The few weeks before school begins we tend to run a little home school in the mornings. Our kids ask us for review, worried that they may have forgotten things they should know and they don't want to be embarrassed when they go back to class. We have a white board propped up in front of the fireplace in the living room, and they love having one on one time with me or their dad and an excuse to write things in different colors. A lot of times I'll just ask my kids to write down a silly sentence I come up with, and then I check their cursive or correct spelling errors, and somehow it winds up being more fun than chore. Quinn wanted to do his times tables and started division. Mona wanted help with spelling. Aden needed general help with writing and punctuation.
By the time I got to Aden's turn the other night I needed to get to some things in the kitchen, and I asked her to simply write several sentences in her own words (preferably ones that she was unsure of how to spell) about our summer and to call me in when she'd filled the board.

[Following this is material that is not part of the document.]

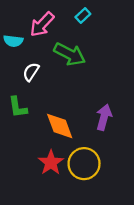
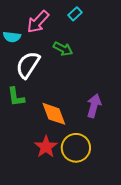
green arrow: (70, 54) -> (63, 49), size x0.7
white semicircle: (31, 72) -> (28, 65), size x1.6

When she was ready I came out and read her work, and it was one of those rare moments where as a mother I felt like I'm doing things right. In orange dry-erase marker was neat, cursive writing about how this was the Best Summer Ever. She'd played with her cousin and cooked with her grandma and spent time doing both nothing and everything at the cottage built by her late great-grandparents. I got a little teary and hugged my first baby who now comes up to my chin. Then I told her 'went' doesn't have an 'h' in it.
I often think about what kinds of memories my kids will have of their childhoods. Ultimately we don't have control over which moments will be decisive for them, which ones they will remember or will shape them into the adults they become. All I can do is try to create an environment where they feel safe and loved enough to enjoy being who they are. I don't know what the future will bring, but I can at least say that Summer of 2012 was for our family exactly what I think a child's summer should be. I hope it's a memory my kids can hold onto forever.